SurdosageToxicité systémique aiguë
Les réactions toxiques systémiques touchent principalement les systèmes centraux nerveux et cardiovasculaire.
Ces réactions sont dues à des concentrations plasmatiques élevées d’anesthésiques locaux qui:
·sont administrés accidentellement par voie intravasculaire ou en surdosage ou
·sont particulièrement vite absorbés par des régions fortement vascularisées (voir «Mises en garde et précautions»).
Les réactions sur le SNC sont similaires pour tous les anesthésiques locaux de type amide, tandis que les réactions cardiaques dépendent davantage du médicament en termes de quantité et de qualité.
Des anesthésiques locaux administrés accidentellement par voie intravasculaire peuvent provoquer immédiatement (en l’espace de quelques secondes à quelques minutes) des réactions toxiques systémiques. En cas de surdosage, ces réactions apparaissent plus tardivement en raison de l’augmentation plus lente de la concentration sanguine des anesthésiques locaux (15–60 minutes après une injection).
Toxicité sur le système nerveux central
Evolution par étapes, avec des symptômes dont la gravité va croissant. Au début, les symptômes sont les suivants: légère confusion, paresthésies circumorales, insensibilité de la langue, hyperacousie, acouphène et troubles de la vue. Une dysarthrie, des spasmes musculaires, des tremblements sont plus graves et peuvent précéder des convulsions générales. De tels signes ne doivent pas être confondus avec un comportement neurotique. Ils peuvent être suivis de perte de connaissance et de convulsions épileptiques (grand mal) qui peuvent durer de quelques secondes à plusieurs minutes.
L’élévation de l’activité musculaire et la gêne respiratoire provoquées par les convulsions entraînent rapidement l’apparition d’hypercapnie et d’hypoxie. Dans les cas graves, une apnée peut survenir.
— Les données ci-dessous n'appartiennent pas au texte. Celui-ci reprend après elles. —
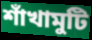
শাঁখামুটি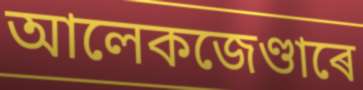
আলেকজেণ্ডাৰেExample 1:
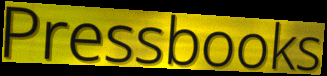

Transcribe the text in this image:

Pressbooks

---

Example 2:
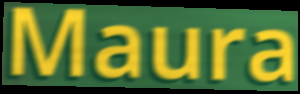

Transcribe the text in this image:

Maura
L’acidose, l’hyperkaliémie et l’hypoxie accentuent et prolongent la durée des effets toxiques des anesthésiques locaux.
Le rétablissement intervient à la suite d’une redistribution de l’anesthésique local à partir du SNC, suivie de sa métabolisation et de son élimination. Si l’anesthésique local n’a pas été injecté en grande quantité, le rétablissement peut intervenir rapidement.
Toxicité cardiovasculaire
Les effets toxiques cardiovasculaires sévères sont précédés par les signes d’une toxicité au niveau du système nerveux central, sauf si le patient reçoit un anesthésique général.
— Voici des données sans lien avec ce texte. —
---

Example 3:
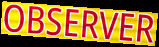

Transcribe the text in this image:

OBSERVER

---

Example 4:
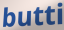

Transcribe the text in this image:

butti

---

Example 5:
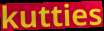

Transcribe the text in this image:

kuttiesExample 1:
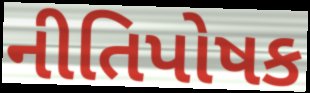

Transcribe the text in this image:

નીતિપોષક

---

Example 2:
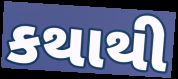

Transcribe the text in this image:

કથાથી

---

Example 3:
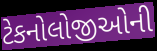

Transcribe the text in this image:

ટેકનોલોજીઓની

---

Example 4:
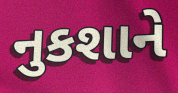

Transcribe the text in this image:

નુકશાને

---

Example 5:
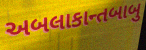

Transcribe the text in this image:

અબલાકાન્તબાબુ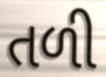
તળીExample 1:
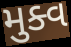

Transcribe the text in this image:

મુક્વ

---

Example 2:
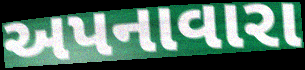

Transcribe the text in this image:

અપનાવારા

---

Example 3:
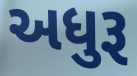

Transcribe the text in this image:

અધુરૂ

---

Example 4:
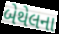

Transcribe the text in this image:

બેથેલના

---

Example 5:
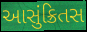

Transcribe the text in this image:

આસુંક્રિતસ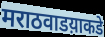
मराठवाडय़ाकडेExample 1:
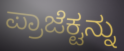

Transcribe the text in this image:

ಪ್ರಾಜೆಕ್ಟನ್ನು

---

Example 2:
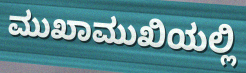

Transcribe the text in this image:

ಮುಖಾಮುಖಿಯಲ್ಲಿ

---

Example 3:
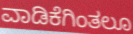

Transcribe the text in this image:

ವಾಡಿಕೆಗಿಂತಲೂ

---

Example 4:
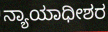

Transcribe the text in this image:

ನ್ಯಾಯಾಧೀಶರ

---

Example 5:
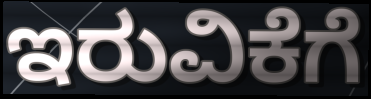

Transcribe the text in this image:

ಇರುವಿಕೆಗೆ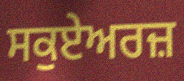
ਸਕੁਏਅਰਜ਼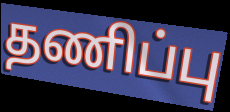
தணிப்புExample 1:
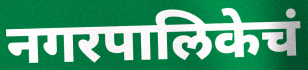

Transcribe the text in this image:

नगरपालिकेचं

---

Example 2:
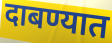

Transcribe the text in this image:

दाबण्यात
L’hypotension, la bradycardie, l’arythmie et l’arrêt cardiaque peuvent être consécutifs à des concentrations systémiques d’anesthésiques locaux élevées.
Dans de rares cas, un arrêt cardiaque sans réactions SNC prodromiques a été observé.
Traitement de la toxicité aiguë
Interrompre immédiatement l’injection de l’anesthésique local lors de l’apparition de signes d’une toxicité systémique aiguë.
En cas de dépression cardiovasculaire apparente (hypotension, bradycardie), apporter un supplément volumique par voie i.v. et administrer de l’éphédrine 5-10 mg en i.v. Si nécessaire, répéter l’administration après 2-3 minutes. Traiter une bradycardie par l’injection d’atropine 0,5-1,0 mg en i.v. Un traitement avec des émulions lipidiques doit être envisagé. En cas d’arrêt cardiaque, des mesures de réanimation de longue durée peuvent être nécessaires.
En cas de collapsus circulatoire, une réanimation cardio-pulmonaire rapide est nécessaire. Un apport optimal d’oxygène, un soutien de la respiration et de la circulation ainsi qu’un traitement de l’acidose sont vitales. L’adrénaline (0,1–0,2 mg en i.v. ou en intracardiale) devrait être administrée aussi rapidement que possible, et de manière répétée si nécessaire.
Lors de l’apparition de convulsions, les étapes du traitement doivent viser les buts suivants:
Maintenir l’apport d’oxygène. Suppression des convulsions et soutien de la circulation sanguine, si nécessaire utiliser un masque et un ballon ou procéder à une intubation trachéale. Administrer un produit anticonvulsivant en i.v. si les convulsions ne disparaissent pas spontanément en 15–20 secondes. Thiopental sodique 1–3 mg/kg en i.v. fait rapidement cesser les convulsions. Une autre possibilité consiste à administrer du diazépam 0,1 mg/kg en i.v. bien qu’il agisse lentement. Des convulsions qui durent peuvent mettre en danger la respiration et l’apport en oxygène du patient. L’injection d’un relaxant musculaire (comme la succinylcholine 1 mg/kg) stoppera rapidement les convulsions, facilitant la ventilation et permettant le contrôle de l’apport en oxygène. Dans de tels cas, une intubation endotrachéale doit être envisagée.